- _Work order_
For this exercise, copy each line of the records that contains the word "구성합니다".

- _Data supplied_
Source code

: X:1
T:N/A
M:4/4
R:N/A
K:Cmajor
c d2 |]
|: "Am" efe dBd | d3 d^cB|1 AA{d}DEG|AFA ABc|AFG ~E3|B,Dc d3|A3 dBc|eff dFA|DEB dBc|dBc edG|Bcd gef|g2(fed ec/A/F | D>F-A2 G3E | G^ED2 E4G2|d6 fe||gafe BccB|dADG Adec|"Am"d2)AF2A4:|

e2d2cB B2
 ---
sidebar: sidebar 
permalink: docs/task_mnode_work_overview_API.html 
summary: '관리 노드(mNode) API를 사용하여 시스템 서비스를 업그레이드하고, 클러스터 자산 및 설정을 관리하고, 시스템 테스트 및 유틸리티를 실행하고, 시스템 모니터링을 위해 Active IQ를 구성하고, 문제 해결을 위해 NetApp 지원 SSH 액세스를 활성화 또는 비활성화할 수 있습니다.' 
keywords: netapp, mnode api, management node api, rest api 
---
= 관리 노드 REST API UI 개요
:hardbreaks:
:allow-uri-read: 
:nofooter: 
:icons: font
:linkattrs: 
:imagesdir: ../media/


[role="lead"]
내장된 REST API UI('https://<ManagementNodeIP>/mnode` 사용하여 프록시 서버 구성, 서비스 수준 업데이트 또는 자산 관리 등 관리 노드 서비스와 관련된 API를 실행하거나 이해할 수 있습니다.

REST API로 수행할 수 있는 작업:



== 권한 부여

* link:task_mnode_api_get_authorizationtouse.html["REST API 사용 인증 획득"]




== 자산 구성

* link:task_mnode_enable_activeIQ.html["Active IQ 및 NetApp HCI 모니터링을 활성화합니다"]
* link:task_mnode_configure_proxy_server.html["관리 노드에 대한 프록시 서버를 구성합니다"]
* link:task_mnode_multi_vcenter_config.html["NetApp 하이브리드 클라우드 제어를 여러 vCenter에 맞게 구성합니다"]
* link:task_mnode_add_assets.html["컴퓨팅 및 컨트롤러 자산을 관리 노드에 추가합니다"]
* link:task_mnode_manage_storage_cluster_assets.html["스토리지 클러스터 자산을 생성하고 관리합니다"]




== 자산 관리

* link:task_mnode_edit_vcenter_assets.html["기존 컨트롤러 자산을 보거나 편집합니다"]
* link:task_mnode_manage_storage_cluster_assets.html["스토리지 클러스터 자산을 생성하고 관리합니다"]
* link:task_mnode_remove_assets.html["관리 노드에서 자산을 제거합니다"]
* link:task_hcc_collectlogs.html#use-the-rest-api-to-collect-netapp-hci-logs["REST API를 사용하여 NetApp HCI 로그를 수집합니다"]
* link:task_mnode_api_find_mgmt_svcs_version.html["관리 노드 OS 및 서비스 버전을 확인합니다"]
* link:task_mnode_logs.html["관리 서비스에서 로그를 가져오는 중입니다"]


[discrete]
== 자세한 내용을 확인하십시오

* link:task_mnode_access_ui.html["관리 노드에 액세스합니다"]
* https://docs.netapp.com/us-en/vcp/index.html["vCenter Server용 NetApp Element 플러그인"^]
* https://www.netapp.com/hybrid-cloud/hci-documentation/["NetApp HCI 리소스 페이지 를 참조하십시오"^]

- _Exercise response_
* link:task_mnode_configure_proxy_server.html["관리 노드에 대한 프록시 서버를 구성합니다"]
* link:task_mnode_multi_vcenter_config.html["NetApp 하이브리드 클라우드 제어를 여러 vCenter에 맞게 구성합니다"]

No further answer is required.